:: Trecho do documento ::
Retrato de Luís Lavoura

O rei de Espanha foi apanhado a caçar elefantes no Botsuana.

Isto é problemático não só por ele ser rei de Espanha, como por ser presidente da secção espanhola do WWF, uma associação internacional para a conservação da natureza.

Sejamos claros: em termos de conservação da natureza, aquilo que o rei fez nada tem de mal, bem pelo contrário. A espécie "elefante" no sul da África está bem e recomenda-se, fruto de uma cuidadosa política conservacionista. A espécie tem tendência a aumentar em número, tanto que é necessário proceder a caçadas para evitar a sua multiplicação exagerada - que seria problemática, não só para as populações humanas, que correm o risco de ser atacadas por esses animais, como para a flora e restante fauna, dado que os elefantes consomem toneladas. As caçadas ao elefante são portanto um negócio benéfico, tanto para a natureza como para os países que dessa forma adquirem recursos com os quais financiar as suas políticas consevacionistas.

Já do ponto de vista da Espanha (e do seu ponto de vista pessoal), a escolha do rei é de bastante mau gosto. O rei é um homem idoso, que se deveria dedicar, em sua própria casa, a desportos mais ativos do que dar ao gatilho, evitanto viagens aventurosas a locais longínquos. E Espanha não está com orçamentos para andar a esbanjar em caçadas no Botsuana. Em tempos de austeridade, o rei deveria dar o exemplo ao seu povo, evitando férias dispendiosas no estrangeiro.

Talvez um cortezinho no orçamento que Espanha dedica à manutenção da sua casa real fosse adequado.
:::
:: Dados fornecidos ::
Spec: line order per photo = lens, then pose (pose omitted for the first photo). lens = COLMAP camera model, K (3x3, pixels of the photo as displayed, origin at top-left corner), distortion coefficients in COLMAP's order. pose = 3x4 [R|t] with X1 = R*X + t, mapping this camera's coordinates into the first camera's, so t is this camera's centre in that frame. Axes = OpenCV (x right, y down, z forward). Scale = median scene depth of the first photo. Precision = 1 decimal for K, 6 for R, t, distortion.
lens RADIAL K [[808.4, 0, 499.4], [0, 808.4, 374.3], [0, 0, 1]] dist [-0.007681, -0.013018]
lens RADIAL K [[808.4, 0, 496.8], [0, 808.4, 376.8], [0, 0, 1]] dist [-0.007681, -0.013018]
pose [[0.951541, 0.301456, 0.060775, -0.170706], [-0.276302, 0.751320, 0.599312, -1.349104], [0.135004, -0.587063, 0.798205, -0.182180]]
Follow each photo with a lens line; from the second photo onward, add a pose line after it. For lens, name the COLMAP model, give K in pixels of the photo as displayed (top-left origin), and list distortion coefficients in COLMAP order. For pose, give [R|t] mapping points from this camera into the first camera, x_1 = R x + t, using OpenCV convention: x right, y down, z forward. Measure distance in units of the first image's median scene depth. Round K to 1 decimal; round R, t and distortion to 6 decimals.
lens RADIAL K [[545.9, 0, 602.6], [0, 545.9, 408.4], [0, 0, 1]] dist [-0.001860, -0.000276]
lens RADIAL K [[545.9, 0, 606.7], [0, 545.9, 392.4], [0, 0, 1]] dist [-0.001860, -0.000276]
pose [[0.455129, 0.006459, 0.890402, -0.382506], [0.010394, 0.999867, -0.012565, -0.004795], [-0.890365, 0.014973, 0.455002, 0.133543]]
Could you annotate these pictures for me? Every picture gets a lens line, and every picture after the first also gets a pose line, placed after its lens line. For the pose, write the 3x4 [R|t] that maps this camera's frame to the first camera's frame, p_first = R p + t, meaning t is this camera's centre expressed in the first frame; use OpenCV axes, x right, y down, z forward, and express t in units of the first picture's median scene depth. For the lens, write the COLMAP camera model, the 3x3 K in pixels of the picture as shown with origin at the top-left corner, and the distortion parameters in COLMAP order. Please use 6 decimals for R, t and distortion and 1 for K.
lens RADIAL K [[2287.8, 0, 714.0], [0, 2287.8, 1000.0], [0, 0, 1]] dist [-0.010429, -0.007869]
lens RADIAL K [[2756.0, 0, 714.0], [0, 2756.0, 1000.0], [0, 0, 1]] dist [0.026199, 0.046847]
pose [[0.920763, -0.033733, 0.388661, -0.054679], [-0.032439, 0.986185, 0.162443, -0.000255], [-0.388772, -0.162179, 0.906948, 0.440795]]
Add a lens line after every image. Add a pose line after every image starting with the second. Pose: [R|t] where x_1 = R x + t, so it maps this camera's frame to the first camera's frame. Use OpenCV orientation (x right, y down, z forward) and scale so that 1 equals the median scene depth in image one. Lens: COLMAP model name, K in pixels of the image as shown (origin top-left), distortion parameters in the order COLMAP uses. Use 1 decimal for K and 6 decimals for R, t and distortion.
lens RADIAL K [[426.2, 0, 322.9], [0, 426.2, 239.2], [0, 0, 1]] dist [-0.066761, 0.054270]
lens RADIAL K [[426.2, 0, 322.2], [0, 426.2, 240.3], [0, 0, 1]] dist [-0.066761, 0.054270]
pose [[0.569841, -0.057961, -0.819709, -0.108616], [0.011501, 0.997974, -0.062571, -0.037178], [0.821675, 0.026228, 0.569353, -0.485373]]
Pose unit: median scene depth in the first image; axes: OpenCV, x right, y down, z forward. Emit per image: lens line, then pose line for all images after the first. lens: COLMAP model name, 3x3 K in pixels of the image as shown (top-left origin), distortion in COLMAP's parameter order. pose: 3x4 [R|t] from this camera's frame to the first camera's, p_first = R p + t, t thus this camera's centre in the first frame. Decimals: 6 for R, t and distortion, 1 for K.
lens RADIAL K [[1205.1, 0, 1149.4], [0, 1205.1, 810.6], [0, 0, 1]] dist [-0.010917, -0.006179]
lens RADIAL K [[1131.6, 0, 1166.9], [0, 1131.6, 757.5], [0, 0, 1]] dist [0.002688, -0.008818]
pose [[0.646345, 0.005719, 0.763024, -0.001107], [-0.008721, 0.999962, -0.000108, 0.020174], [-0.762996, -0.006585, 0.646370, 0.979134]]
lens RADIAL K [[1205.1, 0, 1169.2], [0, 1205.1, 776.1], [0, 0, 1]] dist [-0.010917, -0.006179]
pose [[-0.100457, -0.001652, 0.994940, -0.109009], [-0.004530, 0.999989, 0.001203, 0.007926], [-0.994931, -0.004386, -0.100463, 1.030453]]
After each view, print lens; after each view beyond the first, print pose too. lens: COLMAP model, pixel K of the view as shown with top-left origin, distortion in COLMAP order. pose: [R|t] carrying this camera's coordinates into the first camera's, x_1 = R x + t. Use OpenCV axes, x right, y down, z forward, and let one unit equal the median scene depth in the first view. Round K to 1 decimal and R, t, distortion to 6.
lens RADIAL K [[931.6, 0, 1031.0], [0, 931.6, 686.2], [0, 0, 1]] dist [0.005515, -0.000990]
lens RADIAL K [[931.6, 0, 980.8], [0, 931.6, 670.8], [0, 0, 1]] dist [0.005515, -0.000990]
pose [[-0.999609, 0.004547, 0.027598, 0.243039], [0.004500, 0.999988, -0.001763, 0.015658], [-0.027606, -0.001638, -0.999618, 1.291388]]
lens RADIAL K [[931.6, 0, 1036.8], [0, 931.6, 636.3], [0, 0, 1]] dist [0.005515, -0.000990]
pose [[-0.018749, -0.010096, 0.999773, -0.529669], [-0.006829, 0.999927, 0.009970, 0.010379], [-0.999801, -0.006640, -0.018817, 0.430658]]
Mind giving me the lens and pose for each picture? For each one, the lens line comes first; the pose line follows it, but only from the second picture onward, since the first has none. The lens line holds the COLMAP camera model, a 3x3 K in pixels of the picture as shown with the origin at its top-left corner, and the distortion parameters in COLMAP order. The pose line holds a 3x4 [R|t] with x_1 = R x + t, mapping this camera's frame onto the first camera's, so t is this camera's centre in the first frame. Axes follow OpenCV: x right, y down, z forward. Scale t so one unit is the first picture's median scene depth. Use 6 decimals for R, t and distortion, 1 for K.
:::
(Sobre o exercício) Copie o texto sobre a caçada do rei de Espanha entre "Já do ponto" e "dispendiosas no estrangeiro.", inclusive, trocando "homem idoso" por "homem de idade". Não é preciso usar os dados.

(Solução)
Já do ponto de vista da Espanha (e do seu ponto de vista pessoal), a escolha do rei é de bastante mau gosto. O rei é um homem de idade, que se deveria dedicar, em sua própria casa, a desportos mais ativos do que dar ao gatilho, evitanto viagens aventurosas a locais longínquos. E Espanha não está com orçamentos para andar a esbanjar em caçadas no Botsuana. Em tempos de austeridade, o rei deveria dar o exemplo ao seu povo, evitando férias dispendiosas no estrangeiro.